Precisamos reverter essa impressão de que o Cerrado é local apenas para a pastagem e produção de commodities. Fazer com que a sociedade e os agentes públicos percebam a responsabilidade que temos em salvaguardar a savana mais biodiversa do mundo. Assim como conscientizar acerca das consequências de danos a seus serviços ecossistêmicos, principalmente, em termos de regulação climática e de recarga hídrica.
O Brasil tem políticas de destinação de áreas protegidas no Cerrado?
Em novembro de 2023, foi lançada a 4ª fase do PPCerrado (Plano de Ação para Prevenção e Controle do Desmatamento e das Queimas do Bioma Cerrado). Entre outras medidas, esse plano prevê a destinação de 1,2 milhões de hectares de terras públicas federais, e, tendo em vista a lacuna de informações sobre as terras públicas estaduais nos Estados do Cerrado, o plano também prevê apoio na identificação, arrecadação e destinação das terras públicas estaduais. O PPCerrado tem como meta ainda a criação ou expansão de 500 mil hectares de unidades de conservação no bioma até 2027, e a ampliação da demarcação, homologação e/ou regularização de terras indígenas, territórios quilombolas e de outros povos e comunidades tradicionais.

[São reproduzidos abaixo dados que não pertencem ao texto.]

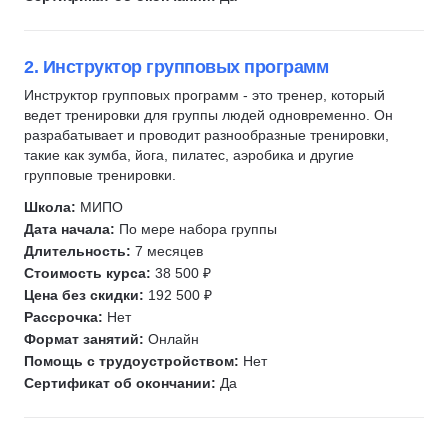
Трихология
Гуаша
2. Инструктор групповых программ
Массаж лица
Инструктор групповых программ - это тренер, который
Антицеллюлитный массаж
ведет тренировки для группы людей одновременно. Он
Профпатология
разрабатывает и проводит разнообразные тренировки,
EAACI
такие как зумба, йога, пилатес, аэробика и другие
групповые тренировки.
Иммунология
Школа:
МИПО
Аллергология
Дата начала:
По мере набора группы
Дерматология
Длительность:
7 месяцев
Уход за волосами
Стоимость курса:
38 500 ₽
Уход за кожей
Цена без скидки:
192 500 ₽
Рассрочка:
Нет
Лимфодренажный массаж
Формат занятий:
Онлайн
Помощь с трудоустройством:
Нет
Сертификат об окончании:
Да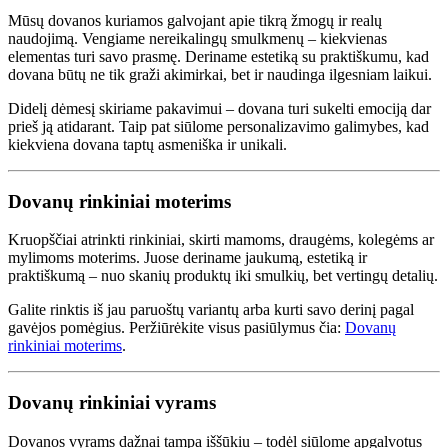
Mūsų dovanos kuriamos galvojant apie tikrą žmogų ir realų
naudojimą. Vengiame nereikalingų smulkmenų – kiekvienas
elementas turi savo prasmę. Deriname estetiką su praktiškumu, kad
dovana būtų ne tik graži akimirkai, bet ir naudinga ilgesniam laikui.
Didelį dėmesį skiriame pakavimui – dovana turi sukelti emociją dar
prieš ją atidarant. Taip pat siūlome personalizavimo galimybes, kad
kiekviena dovana taptų asmeniška ir unikali.
Dovanų rinkiniai moterims
Kruopščiai atrinkti rinkiniai, skirti mamoms, draugėms, kolegėms ar
mylimoms moterims. Juose deriname jaukumą, estetiką ir
praktiškumą – nuo skanių produktų iki smulkių, bet vertingų detalių.
Galite rinktis iš jau paruoštų variantų arba kurti savo derinį pagal
gavėjos pomėgius. Peržiūrėkite visus pasiūlymus čia:
Dovanų
rinkiniai moterims
.
Dovanų rinkiniai vyrams
Dovanos vyrams dažnai tampa iššūkiu – todėl siūlome apgalvotus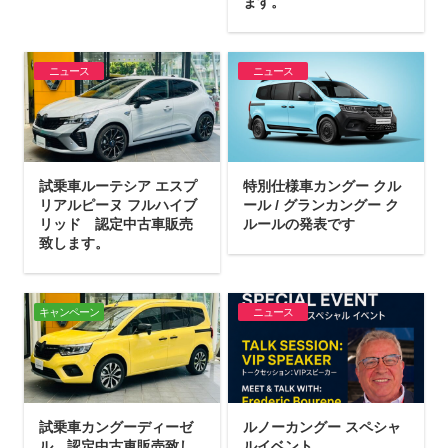
ます。
ニュース
ニュース
試乗車ルーテシア エスプ
特別仕様車カングー クル
リアルピーヌ フルハイブ
ール / グランカングー ク
リッド 認定中古車販売
ルールの発表です
致します。
キャンペーン
ニュース
試乗車カングーディーゼ
ルノーカングー スペシャ
ル 認定中古車販売致し
ルイベント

Além disso, o governo federal está restabelecendo a Câmara Técnica de Destinação e Regularização Fundiária de Terras Públicas Federais Rurais, e entre as demandas está a priorização de políticas públicas de conservação ambiental e o reconhecimento de terras tradicionalmente ocupadas por povos indígenas e comunidades tradicionais. Então, há a expectativa de que as demandas de destinação relacionadas ao Cerrado sejam também endereçadas no âmbito dessa Câmara.

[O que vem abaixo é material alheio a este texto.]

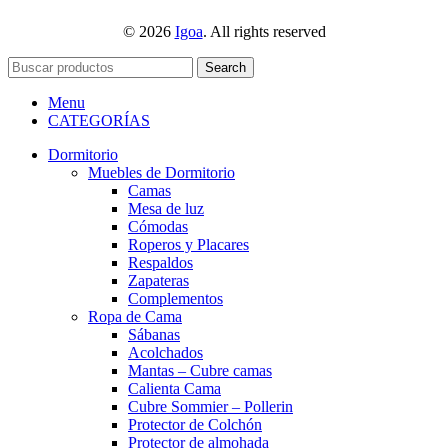
© 2026
Igoa
. All rights reserved
Search
Menu
CATEGORÍAS
Dormitorio
Muebles de Dormitorio
Camas
Mesa de luz
Cómodas
Roperos y Placares
Respaldos
Zapateras
Complementos
Ropa de Cama
Sábanas
Acolchados
Mantas – Cubre camas
Calienta Cama
Cubre Sommier – Pollerin
Protector de Colchón
Protector de almohada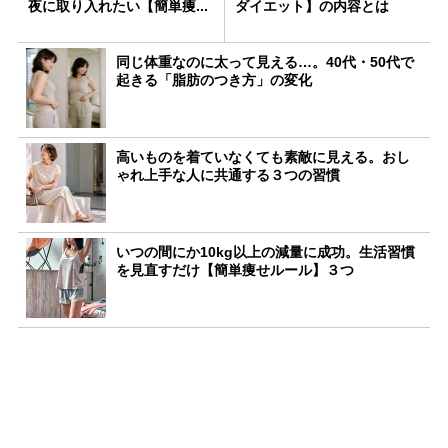
夜に取り入れたい【簡単痩...
ダイエット】の内容とは
同じ体重なのに太って見える…。40代・50代で
起きる「脂肪のつき方」の変化
高いものを着ていなくても素敵に見える。おし
ゃれ上手な人に共通する３つの習慣
いつの間にか10kg以上の減量に成功。生活習慣
を見直すだけ【簡単痩せルール】３つ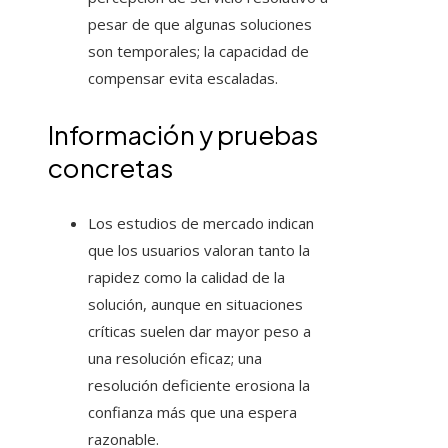
pesar de que algunas soluciones
son temporales; la capacidad de
compensar evita escaladas.
Información y pruebas
concretas
Los estudios de mercado indican
que los usuarios valoran tanto la
rapidez como la calidad de la
solución, aunque en situaciones
críticas suelen dar mayor peso a
una resolución eficaz; una
resolución deficiente erosiona la
confianza más que una espera
razonable.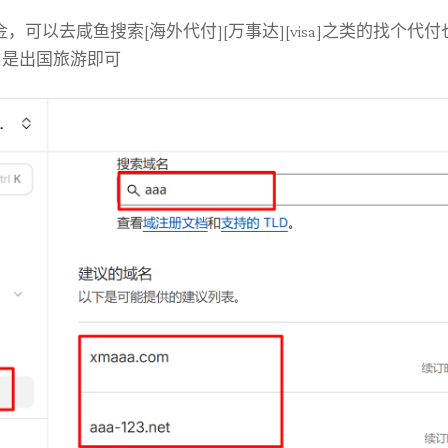
可以去咸鱼搜索[海外代付][万事达][visa]之类的找个
由是出国旅游即可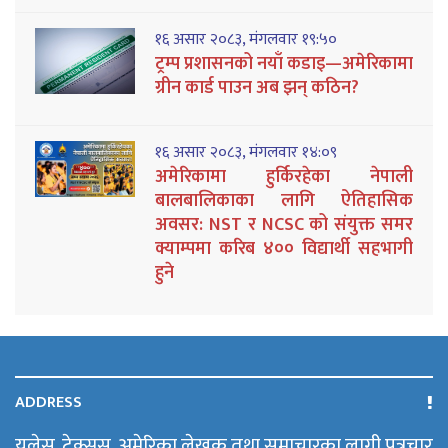
१६ असार २०८३, मंगलवार १९:५०
ट्रम्प प्रशासनको नयाँ कडाइ—अमेरिकामा
ग्रीन कार्ड पाउन अब झन् कठिन?
१६ असार २०८३, मंगलवार १४:०९
अमेरिकामा हुर्किरहेका नेपाली
बालबालिकाका लागि ऐतिहासिक
अवसर: NST र NCSC को संयुक्त समर
क्याम्पमा करिब ४०० विद्यार्थी सहभागी
हुने
ADDRESS
युलेस, टेक्सस, अमेरिका लेखक तथा समाचारका लागी पत्रचार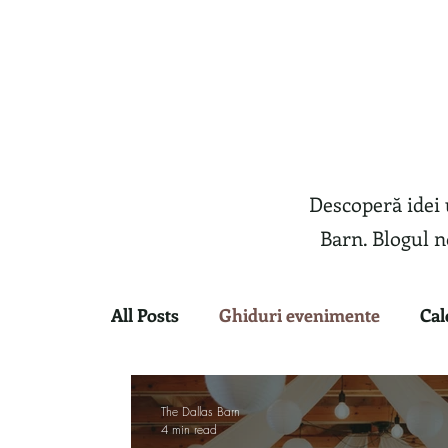
Descoperă idei 
Barn. Blogul n
All Posts
Ghiduri evenimente
Cal
Evenimente Corporate
Evenimen
The Dallas Barn
4 min read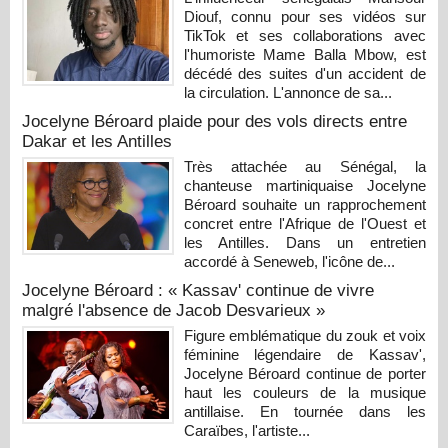
Diouf, connu pour ses vidéos sur
TikTok et ses collaborations avec
l'humoriste Mame Balla Mbow, est
décédé des suites d'un accident de
la circulation. L'annonce de sa...
Jocelyne Béroard plaide pour des vols directs entre
Dakar et les Antilles
Très attachée au Sénégal, la
chanteuse martiniquaise Jocelyne
Béroard souhaite un rapprochement
concret entre l'Afrique de l'Ouest et
les Antilles. Dans un entretien
accordé à Seneweb, l'icône de...
Jocelyne Béroard : « Kassav' continue de vivre
malgré l'absence de Jacob Desvarieux »
Figure emblématique du zouk et voix
féminine légendaire de Kassav',
Jocelyne Béroard continue de porter
haut les couleurs de la musique
antillaise. En tournée dans les
Caraïbes, l'artiste...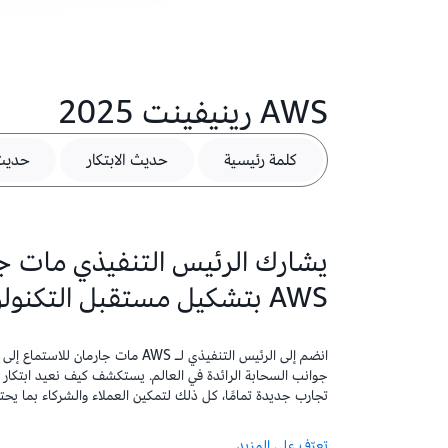
AWS رينيفينت 2025
كلمة رئيسية
حديث الابتكار
حديث 
يشارك الرئيس التنفيذي مات ج
AWS بتشكيل مستقبل التكنولوجيا السحابية
جوانب السحابة الرائدة في العالم. يستكشف كيف نعيد ابتكار ال
تجارب جديدة تمامًا، كل ذلك لتمكين العملاء والشركاء بما يح
تعرّف على المزيد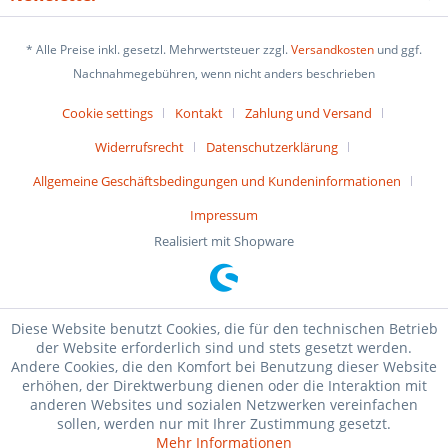
* Alle Preise inkl. gesetzl. Mehrwertsteuer zzgl.
Versandkosten
und ggf.
Nachnahmegebühren, wenn nicht anders beschrieben
Cookie settings
Kontakt
Zahlung und Versand
Widerrufsrecht
Datenschutzerklärung
Allgemeine Geschäftsbedingungen und Kundeninformationen
Impressum
Realisiert mit Shopware
Diese Website benutzt Cookies, die für den technischen Betrieb
der Website erforderlich sind und stets gesetzt werden.
Andere Cookies, die den Komfort bei Benutzung dieser Website
erhöhen, der Direktwerbung dienen oder die Interaktion mit
anderen Websites und sozialen Netzwerken vereinfachen
sollen, werden nur mit Ihrer Zustimmung gesetzt.
Mehr Informationen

Nos últimos cinco anos houve mais criação de unidades de conservação no Cerrado do que na Amazônia. Mas, ao olhar para o tamanho dessas unidades, as do Cerrado são menores. Por que isso ocorre?
É pela alta concentração de imóveis rurais no bioma, em razão da instalação de um manejo agropecuário baseado na extensão, e não na concentração, há uma fragmentação muito grande da paisagem. Então, quando olhamos para o Cerrado, vemos recortes de áreas preservadas.

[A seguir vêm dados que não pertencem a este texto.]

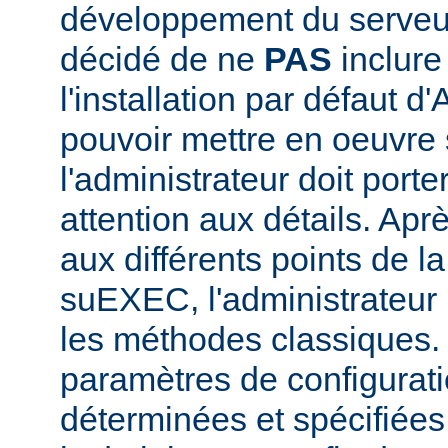
développement du serve
décidé de ne
PAS
inclur
l'installation par défaut d
pouvoir mettre en oeuvr
l'administrateur doit porte
attention aux détails. Aprè
aux différents points de l
suEXEC, l'administrateur p
les méthodes classiques.
paramètres de configurati
déterminées et spécifiées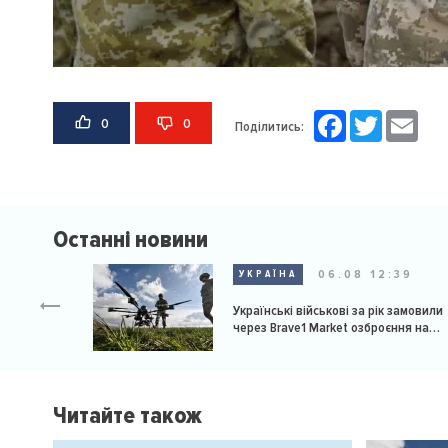
Facebook
Twitter
Email
0
0
Поділитись:
Останні новини
06.08 12:39
УКРАЇНА
Українські військові за рік замовили
через Brave1 Market озброєння на
мільярд доларів
Читайте також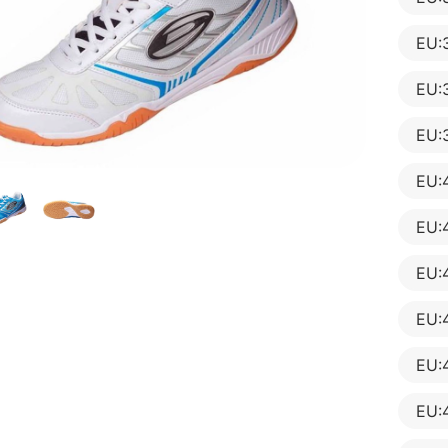
EU:
EU:
EU:
EU:
EU:
EU:
EU:
EU:
EU: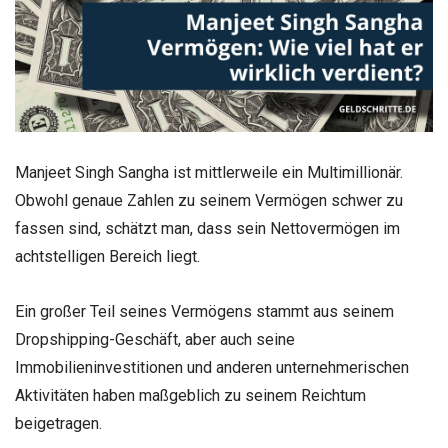
Manjeet Singh Sangha ist mittlerweile ein Multimillionär.
Obwohl genaue Zahlen zu seinem Vermögen schwer zu
fassen sind, schätzt man, dass sein Nettovermögen im
achtstelligen Bereich liegt.
Ein großer Teil seines Vermögens stammt aus seinem
Dropshipping-Geschäft, aber auch seine
Immobilieninvestitionen und anderen unternehmerischen
Aktivitäten haben maßgeblich zu seinem Reichtum
beigetragen.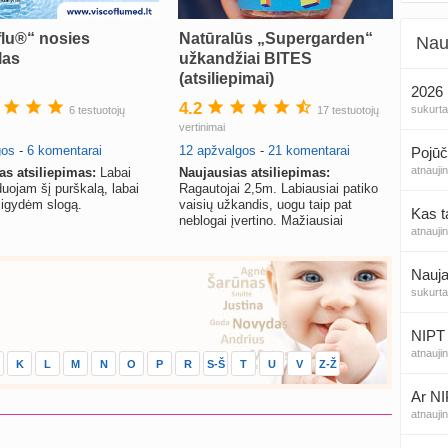
flu®“ nosies
Natūralūs „Supergarden“
Nau
las
užkandžiai BITES
(atsiliepimai)
2026 
4.2
sukurt
6 testuotojų
17 testuotojų
vertinimai
gos
-
6 komentarai
12 apžvalgos
-
21 komentarai
Pojūč
atnauji
as atsiliepimas:
Labai
Naujausias atsiliepimas:
ojam šį purškalą, labai
Ragautojai 2,5m. Labiausiai patiko
šsigydėm slogą.
vaisių užkandis, uogu taip pat
Kas t
neblogai įvertino. Mažiausiai
atnauji
sužavėjo daržovių užkandis
Nauja
sukurt
NIPT 
atnauji
K
L
M
N
O
P
R
S-Š
T
U
V
Z-Ž
Ar NI
atnauji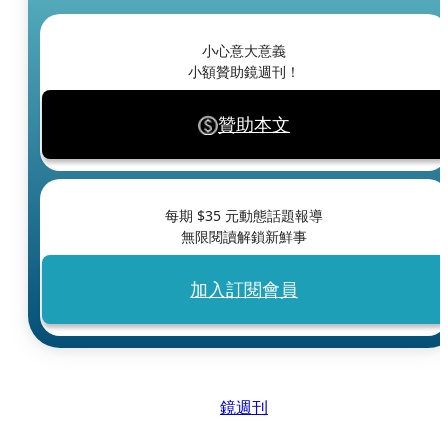
小心意大意義
小額贊助鏡週刊！
贊助本文
每期 $
35
元動態話題報導
無限閱讀解鎖新鮮事
加入訂閱會員
鏡週刊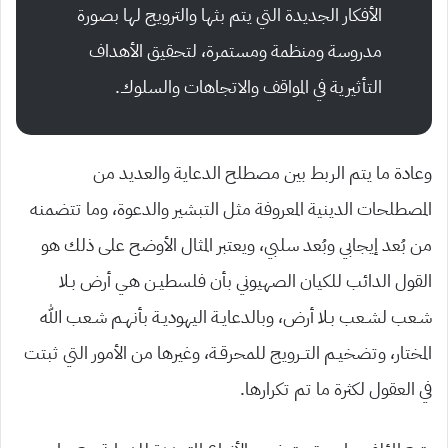
الأفكار الجديدة التي يتم بثها والترويج لها بصورة
مدروسة ومنظمة ومستمرة، لتحقيق الأهداف
التأثيرية في المواقف والاتجاهات والسلوك.
وعادة ما يتم الربط بين مصطلح الدعاية والعديد من
المصطلحات الدينية المعروفة مثل التبشير والدعوة، وما تتضمنه
من بُعد إيجابي وبُعد سلبي، ويعتبر المثال الأوضح على ذلك هو
القول الدائب للكيان الصهيوني بأن فلسطيـن هـي أرض بـلا
شـعب لشـعب بـلا أرض، وبالدعايـة اليهوديـة بأنهـم شـعب الله
المختار، وتضخيـم التــرويج للمحرقـة، وغيرها من الأمور التي ثبتت
في العقول لكثرة ما تم تكرارها.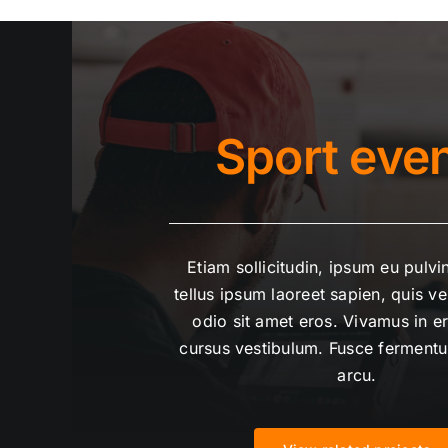
Sport eve
Etiam sollicitudin, ipsum eu pulvi
tellus ipsum laoreet sapien, quis v
odio sit amet eros. Vivamus in er
cursus vestibulum. Fusce ferment
arcu.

Esses recortes de áreas preservadas têm o mesmo potencial de preservação que grandes áreas de proteção?
Se esta área pequena estiver conectada a outras áreas, formando um mosaico, ela pode contribuir muito para a preservação, favorecendo, inclusive, o fluxo gênico que colabora na variação genética das espécies, melhorando sua saúde e consequentemente sua permanência no espaço. No entanto, a conservação de fragmentos isolados muito pequenos pode não ser suficiente para impedir a perda de biodiversidade.
Em 2023, a área desmatada no Cerrado ultrapassou a da Amazônia. A criação de áreas protegidas auxiliaria na redução de ameaças ambientais, como o desmatamento?
Sim, sem dúvidas! Não só a criação de novas áreas, também o fortalecimento das existentes. É importante notar que o governo federal reconhece isso ao determinar metas de criação, expansão e demarcação de áreas protegidas no PPCerrado (Plano de Ação para Prevenção e Controle do Desmatamento e das Queimas do Bioma Cerrado).
Adicionalmente às iniciativas públicas de criação de áreas protegidas, e tendo em vista os altos índices de desmatamento em área privada no Cerrado, uma estratégia interessante para o bioma é o incentivo para a criação de RPPNs (Reserva Particular do Patrimônio Natural), que são áreas protegidas perpétuas criadas a partir da vontade do proprietário.
Já existem incentivos para a criação desse tipo de reserva?
Atualmente o principal incentivo é a isenção de ITR (Imposto Territorial Rural), e a possibilidade de aproveitar a área para educação ambiental, pesquisas e ecoturismo. Alguns Estados estão avançando para que o proprietário receba também benefícios vindos do PSA (Pagamento por Serviço Ambiental) das reservas, por exemplo.
Incentivos semelhantes precisam ser discutidos e difundidos, pois um dos caminhos para ampliar a proteção do Cerrado é olhar para as RPPNs como um instrumento de conservação adicional ao Código Florestal.